EXERCISE DIRECTIONS — Your answer should consist of each line below that contains the string "minimo".

THE RECORDS —
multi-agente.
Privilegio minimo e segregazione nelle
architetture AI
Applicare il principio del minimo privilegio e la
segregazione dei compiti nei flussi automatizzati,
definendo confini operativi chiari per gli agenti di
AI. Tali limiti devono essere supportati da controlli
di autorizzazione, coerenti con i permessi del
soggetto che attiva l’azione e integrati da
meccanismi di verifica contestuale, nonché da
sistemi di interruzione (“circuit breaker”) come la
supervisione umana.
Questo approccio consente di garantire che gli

EXERCISE RESULT —
Privilegio minimo e segregazione nelle
Applicare il principio del minimo privilegio e la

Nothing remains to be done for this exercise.